Mes chers collègues, vous l'aurez compris, même si je ne suis nullement de ceux qui font porter à la Commission la responsabilité de tous les maux de l'Union, je trouve que son Livre blanc sur l'avenir de l'Europe n'est pas à la hauteur d'une institution qui aime à se présenter comme le « gouvernement de l'Union ».

En comparaison, je trouve bien plus d'intérêt au mini-sommet qui s'est tenu hier à Versailles dans un format inédit, sur l'initiative du président François Hollande, avec la chancelière allemande Angela Merkel et les chefs des gouvernements espagnol, Mariano Rajoy, et italien, Paolo Gentiloni, afin de réfléchir à un élan politique à quatre.

Je suis d'autant plus intéressé par cette initiative qu'elle n'est pas sans rappeler une de mes propositions fétiches, que j'ai d'ailleurs déjà développée devant vous en juin dernier, quelques jours avant le vote en faveur du Brexit.

Si, de la réunion d'hier, peu de choses ont filtré, sinon l'idée d'une initiative commune en matière de défense européenne, c'est sans doute parce qu'il convient de ne pas trop brusquer un certain nombre d'États qui voient d'un mauvais oeil ce type de démarche.

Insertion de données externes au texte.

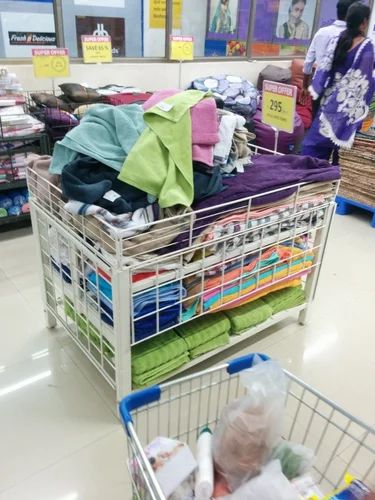
Where is `pile of multicolored pillows`? pile of multicolored pillows is located at coordinates (92, 95).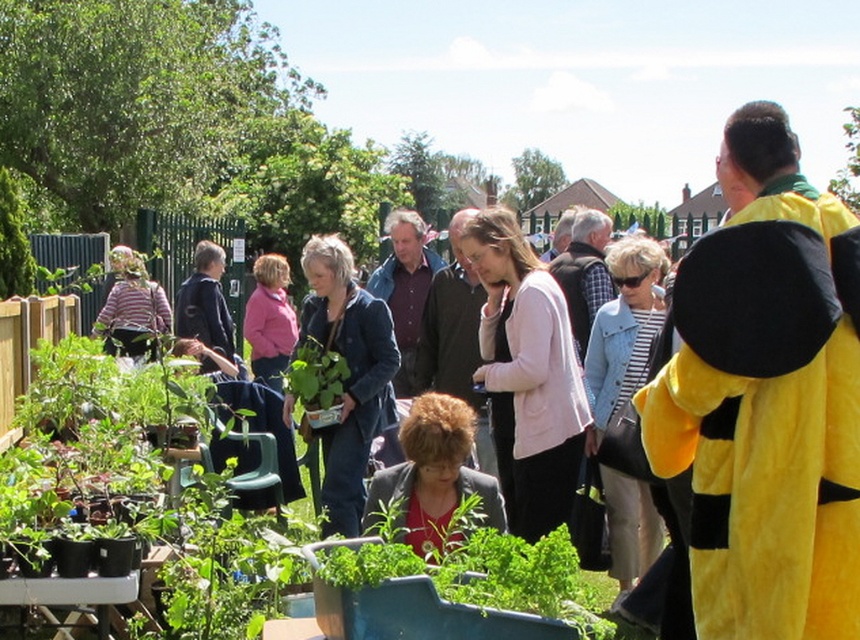
You are at the community garden event and notice two jackets hanging on a rack. The jackets are labeled as the matte blue jacket at center and the matte black jacket at center. Which jacket is positioned higher on the rack?

The matte blue jacket at center is located above the matte black jacket at center, so it is positioned higher on the rack.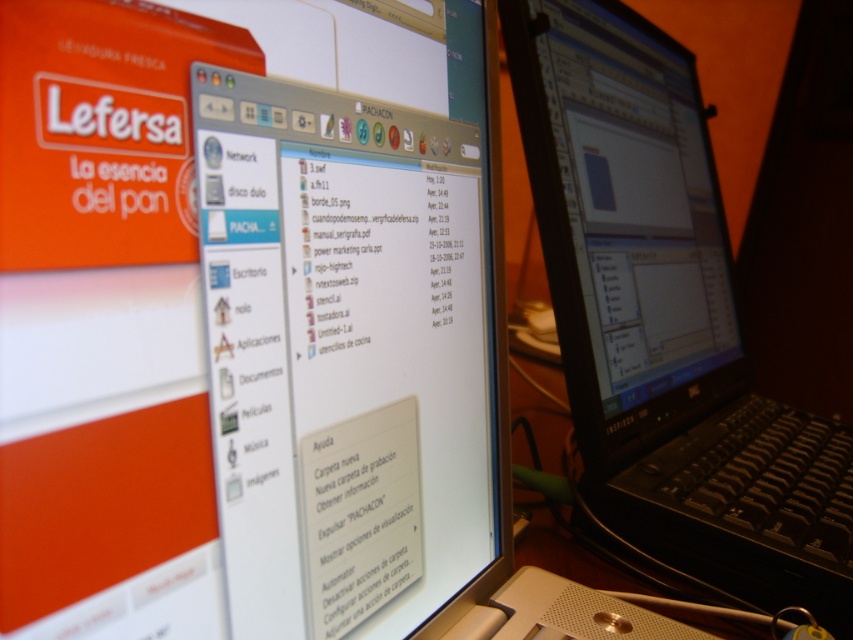
Can you confirm if black plastic laptop at center is positioned above matte black monitor at center?

No, black plastic laptop at center is not above matte black monitor at center.

Identify the location of black plastic laptop at center. click(666, 320).

The width and height of the screenshot is (853, 640). Find the location of `black plastic laptop at center`. black plastic laptop at center is located at coordinates (666, 320).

Monsieur le secrétaire d'État, peut-être pourrez-vous nous en dire davantage à ce sujet ?

Face au blocage institutionnel actuel et à l'insuffisance du moteur franco-allemand, ce rapprochement peut constituer un véritable véhicule pour aller de l'avant et éviter un délitement généralisé de l'Union. En effet, sur le fond, il doit être perçu non pas comme un outil d'exclusion des autres pays, mais plutôt comme une force d'entraînement. Ce format à quatre ne demande naturellement qu'à s'ouvrir, à condition que ce soit sur des bases claires et dûment acceptées par les États qui s'y rallieront.

En effet, pour l'heure, le modèle de l'Union est le pire des modèles fédéraux et fédéralistes que je connaisse : celui où le plus petit des États membres peut apposer un veto absolu sur des sujets aussi stratégiques que la défense, la sécurité intérieure, la fiscalité ou l'existence d'un budget réellement à la hauteur des enjeux.

Notre architecture institutionnelle actuelle est totalement baroque. Valables pour six, dix, voire douze pays, nos institutions ne le sont clairement pas pour vingt-huit ou vingt-sept États membres, dès lors qu'il faut passer à autre chose que la simple construction d'un grand marché unique.

Pour remettre les choses en ordre de marche et avancer, la définition d'une méthode et d'objectifs communs aux quatre pays les plus importants de l'Union n'est pas seulement indispensable : c'est un préalable pour donner une nouvelle légitimité démocratique au processus. Ensemble, l'Allemagne, la France, l'Italie et l'Espagne représentent près de 58 % de la population de l'Union à vingt-sept, et plus des deux tiers de son PIB. Ces quatre pays ont jusqu'à présent toujours joué le jeu de l'intégration.

À l'aube de ses soixante ans, l'Europe doit faire preuve d'audace et d'autorité politique, et ne pas se soucier uniquement de facilitations économiques. Si nous voulons une Europe forte, juste et résolument démocratique, c'est de nos pays, notamment de la France, que doit venir cette audace. (Applaudissements.)